For instance, Friends is clearly an example, set in Manhattan with a large apartment. The Big Bang Theory is not, as it's a meh part of LA where rent is a fraction of NYC due to far more space. Or the drew carey show, since it's a meh house in the midwest.
The CBC program "Undercurrents" actually did a story about this in 1998: http://archives.cbc.ca/arts_entertainment/media/topics/3624-16046/ (starts at 14:53). If this were TOW I would add it to a list of references, but I don't know where such a link might go in a TV Tropes article...
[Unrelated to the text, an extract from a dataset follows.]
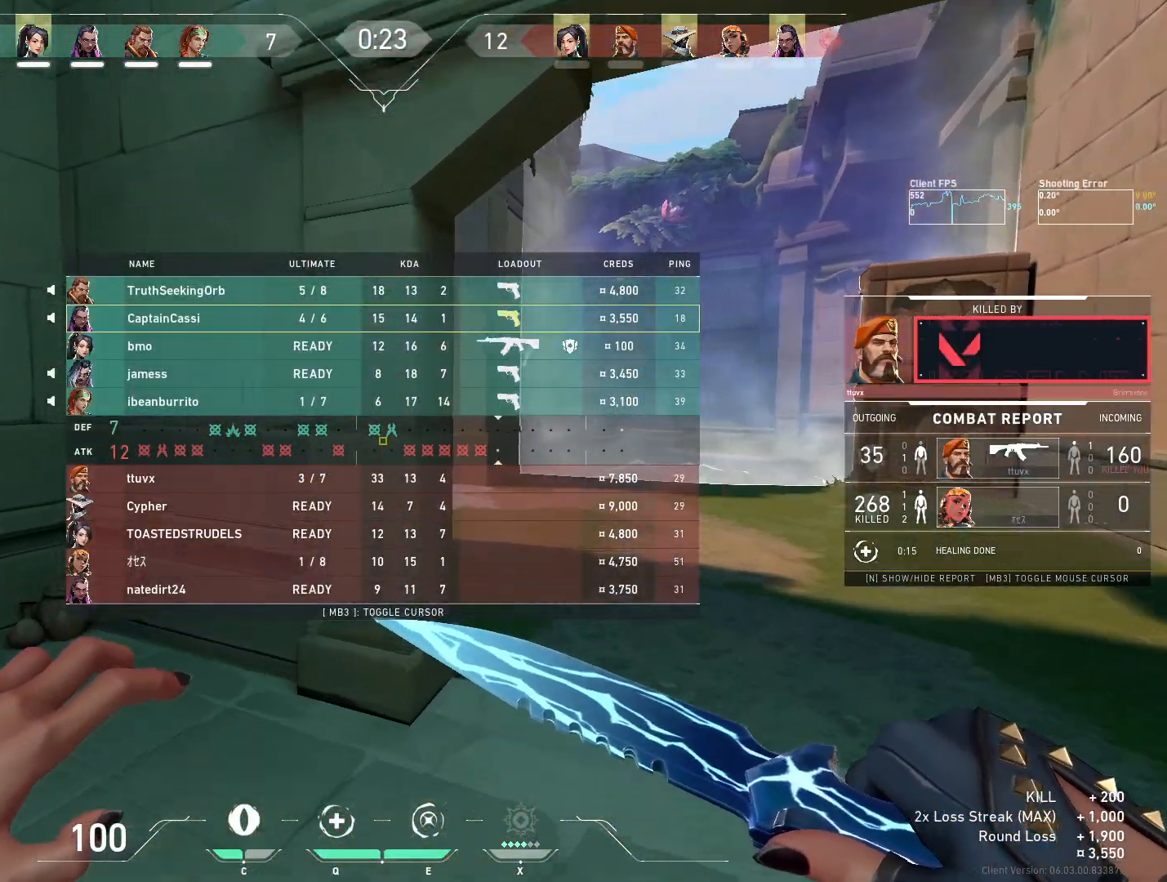
{"keys": ["w"], "mouse": [], "events": [[167, "d", "up"]]}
Regarding apartments, I recall at least two shows—MTM and Dear John, both of which series began with the title character living in a one-room apartment, albeit in the case of MTM the set designers tried their best to make it "cute". Then after a few seasons, we found both MTM and Dear John in spacious highrise units, without any apparent advancement in their workplace responsibilities, duties, status or salary. (I wonder how many highrise apartment blocks Minneapolis had in the early 1970s.)
Was this a "thing"? Has anyone else noticed it, or have I missed or forgotten something about these shows?